Het gebeurt vaak dat er een tijd lang veel aandacht is voor een maatschappelijk probleem, maar dat die aandacht vervolgens verslapt. Wat gaat er volgens u voor zorgen dat de algemene opinie over sigaretten voor eens en voor altijd verandert in ‘roken is voor ons allemaal te schadelijk en er moet massaal mee worden gestopt’?

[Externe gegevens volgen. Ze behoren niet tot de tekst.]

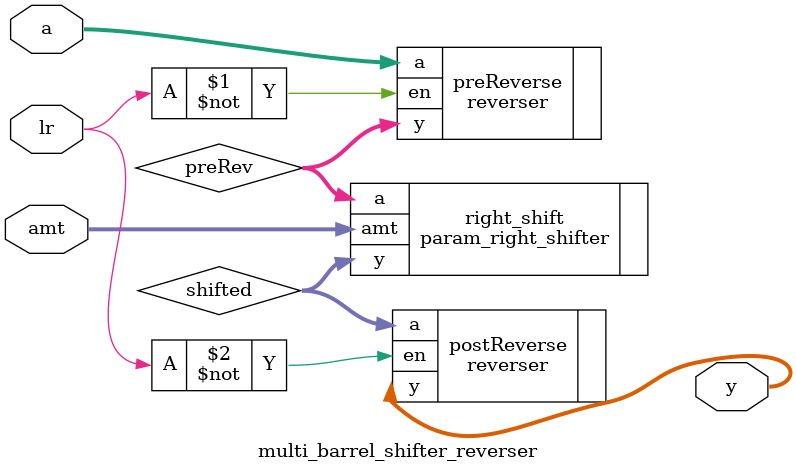
<source format=sv>
`timescale 1ns / 1ps

module multi_barrel_shifter_reverser #(parameter N = 3)
(
    input logic [(2**N)-1:0] a,                     // 7:0 inputs
    input logic [N-1:0] amt,                        // 3:0 selector
    input logic lr,                                 // left/right bit (left=0) (right=1)
    output logic [(2**N)-1:0] y                     // 7:0 output
);
    
    logic [(2**N)-1:0] preRev;                      // wire for before reversed
    logic [(2**N)-1:0] shifted;                     // wire for shifted
    
    reverser #(.N(N)) preReverse
    (
        .a(a),                                      // reverse_input = input
        .en(~lr),                                   // reseverse_enable = LEFT (~lr = 0) 
        .y(preRev)                                  // reverse_output = wire b4 rev
    );
                        
    param_right_shifter #(.N(N)) right_shift
    (
        .a(preRev),                                 // reverse_input = wire b4 rev
        .amt(amt),                                  // reverse_selector = selector
        .y(shifted)                                 // reverse_output = wire shifted
    );
                        
    reverser #(.N(N)) postReverse
    (
        .a(shifted),                                // reverse_input = wire shifted
        .en(~lr),                                   // reverse_enable = LEFT (~lr = 0)
        .y(y)                                       // reverse_output = output
    );

endmodule

</source>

“Er worden steeds meer rookvrije plekken gecreëerd door verschillende stichtingen en organisaties, ( KWF, Hartstichting, Longfonds dat helpt al enorm ). Als we ons activisme en de ontstane nabestaandenbeweging daarbij optellen, zijn we al helemaal goed op weg. We zijn nu van plan om de strafzaak die Ficq voor ons gevoerd heeft nieuw leven in te blazen en hem te gebruiken om de gevolgen van roken in de maatschappij te laten zien. We moeten ervoor zorgen dat mensen krachten gaan bundelen en dat we door de schaamte ( van eigen schuld) heen breken. Zowel het aanhoudende activisme als het ontstane algemeen bewustzijn spelen een belangrijke rol bij het definitief veranderen van de mening die het grote publiek over roken heeft.”
Tot slot: heeft u nog een boodschap voor de lezers van het interview?
“Ik zou graag zien dat iedereen zich aansluit bij de Sick of Smoking-beweging. Wie is er inde maatschappij niet geraakt door de tabaksindustrie? Ook hoop ik dat steeds meer mensen gaan nadenken over de familie, vrienden en kennissen die ze aan tabak hebben verloren en over de mate waarin er ‘vrijheid’ beoefend wordt met roken. Hopelijk ontstaat er dan meer bewustzijn.”